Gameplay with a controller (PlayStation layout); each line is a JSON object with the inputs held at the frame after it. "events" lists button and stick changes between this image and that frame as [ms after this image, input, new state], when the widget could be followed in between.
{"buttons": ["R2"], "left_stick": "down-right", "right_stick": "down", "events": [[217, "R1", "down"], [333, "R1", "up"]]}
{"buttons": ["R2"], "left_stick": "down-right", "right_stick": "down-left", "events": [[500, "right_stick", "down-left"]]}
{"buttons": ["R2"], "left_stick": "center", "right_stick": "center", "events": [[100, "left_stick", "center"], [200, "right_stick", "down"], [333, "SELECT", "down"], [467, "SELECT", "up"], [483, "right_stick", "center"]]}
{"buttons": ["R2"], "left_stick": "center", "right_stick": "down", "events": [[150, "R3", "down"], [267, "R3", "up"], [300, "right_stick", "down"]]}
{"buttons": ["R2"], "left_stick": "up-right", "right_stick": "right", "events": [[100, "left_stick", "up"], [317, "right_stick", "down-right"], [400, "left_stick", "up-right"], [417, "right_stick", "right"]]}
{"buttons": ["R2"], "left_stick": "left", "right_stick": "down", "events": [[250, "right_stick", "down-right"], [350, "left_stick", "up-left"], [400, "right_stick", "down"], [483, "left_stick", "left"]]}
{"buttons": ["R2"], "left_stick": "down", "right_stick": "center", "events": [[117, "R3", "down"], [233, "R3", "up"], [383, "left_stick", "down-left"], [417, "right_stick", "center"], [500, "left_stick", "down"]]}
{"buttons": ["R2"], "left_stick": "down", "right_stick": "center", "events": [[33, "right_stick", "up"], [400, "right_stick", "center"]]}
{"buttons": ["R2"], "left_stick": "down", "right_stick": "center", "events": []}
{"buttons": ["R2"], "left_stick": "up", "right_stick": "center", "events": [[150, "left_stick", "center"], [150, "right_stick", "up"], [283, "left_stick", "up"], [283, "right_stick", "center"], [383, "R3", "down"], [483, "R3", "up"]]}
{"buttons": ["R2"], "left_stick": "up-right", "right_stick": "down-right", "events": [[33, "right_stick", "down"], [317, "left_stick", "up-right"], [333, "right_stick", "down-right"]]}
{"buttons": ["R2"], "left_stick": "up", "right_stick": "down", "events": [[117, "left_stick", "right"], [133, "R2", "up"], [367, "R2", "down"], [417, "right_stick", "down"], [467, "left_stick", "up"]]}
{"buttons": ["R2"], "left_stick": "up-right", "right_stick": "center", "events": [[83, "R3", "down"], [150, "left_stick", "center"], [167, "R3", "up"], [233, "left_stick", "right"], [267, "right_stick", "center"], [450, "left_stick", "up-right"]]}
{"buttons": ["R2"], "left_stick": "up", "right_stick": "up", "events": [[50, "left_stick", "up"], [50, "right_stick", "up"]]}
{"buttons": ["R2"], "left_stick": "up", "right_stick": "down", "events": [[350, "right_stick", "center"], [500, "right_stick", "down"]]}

Action item
The entire listing is to be reproduced without alteration.

Answer to this exercise
Gameplay with a controller (PlayStation layout); each line is a JSON object with the inputs held at the frame after it. "events" lists button and stick changes between this image and that frame as [ms after this image, input, new state], when the widget could be followed in between.
{"buttons": ["R2"], "left_stick": "down-right", "right_stick": "down", "events": [[217, "R1", "down"], [333, "R1", "up"]]}
{"buttons": ["R2"], "left_stick": "down-right", "right_stick": "down-left", "events": [[500, "right_stick", "down-left"]]}
{"buttons": ["R2"], "left_stick": "center", "right_stick": "center", "events": [[100, "left_stick", "center"], [200, "right_stick", "down"], [333, "SELECT", "down"], [467, "SELECT", "up"], [483, "right_stick", "center"]]}
{"buttons": ["R2"], "left_stick": "center", "right_stick": "down", "events": [[150, "R3", "down"], [267, "R3", "up"], [300, "right_stick", "down"]]}
{"buttons": ["R2"], "left_stick": "up-right", "right_stick": "right", "events": [[100, "left_stick", "up"], [317, "right_stick", "down-right"], [400, "left_stick", "up-right"], [417, "right_stick", "right"]]}
{"buttons": ["R2"], "left_stick": "left", "right_stick": "down", "events": [[250, "right_stick", "down-right"], [350, "left_stick", "up-left"], [400, "right_stick", "down"], [483, "left_stick", "left"]]}
{"buttons": ["R2"], "left_stick": "down", "right_stick": "center", "events": [[117, "R3", "down"], [233, "R3", "up"], [383, "left_stick", "down-left"], [417, "right_stick", "center"], [500, "left_stick", "down"]]}
{"buttons": ["R2"], "left_stick": "down", "right_stick": "center", "events": [[33, "right_stick", "up"], [400, "right_stick", "center"]]}
{"buttons": ["R2"], "left_stick": "down", "right_stick": "center", "events": []}
{"buttons": ["R2"], "left_stick": "up", "right_stick": "center", "events": [[150, "left_stick", "center"], [150, "right_stick", "up"], [283, "left_stick", "up"], [283, "right_stick", "center"], [383, "R3", "down"], [483, "R3", "up"]]}
{"buttons": ["R2"], "left_stick": "up-right", "right_stick": "down-right", "events": [[33, "right_stick", "down"], [317, "left_stick", "up-right"], [333, "right_stick", "down-right"]]}
{"buttons": ["R2"], "left_stick": "up", "right_stick": "down", "events": [[117, "left_stick", "right"], [133, "R2", "up"], [367, "R2", "down"], [417, "right_stick", "down"], [467, "left_stick", "up"]]}
{"buttons": ["R2"], "left_stick": "up-right", "right_stick": "center", "events": [[83, "R3", "down"], [150, "left_stick", "center"], [167, "R3", "up"], [233, "left_stick", "right"], [267, "right_stick", "center"], [450, "left_stick", "up-right"]]}
{"buttons": ["R2"], "left_stick": "up", "right_stick": "up", "events": [[50, "left_stick", "up"], [50, "right_stick", "up"]]}
{"buttons": ["R2"], "left_stick": "up", "right_stick": "down", "events": [[350, "right_stick", "center"], [500, "right_stick", "down"]]}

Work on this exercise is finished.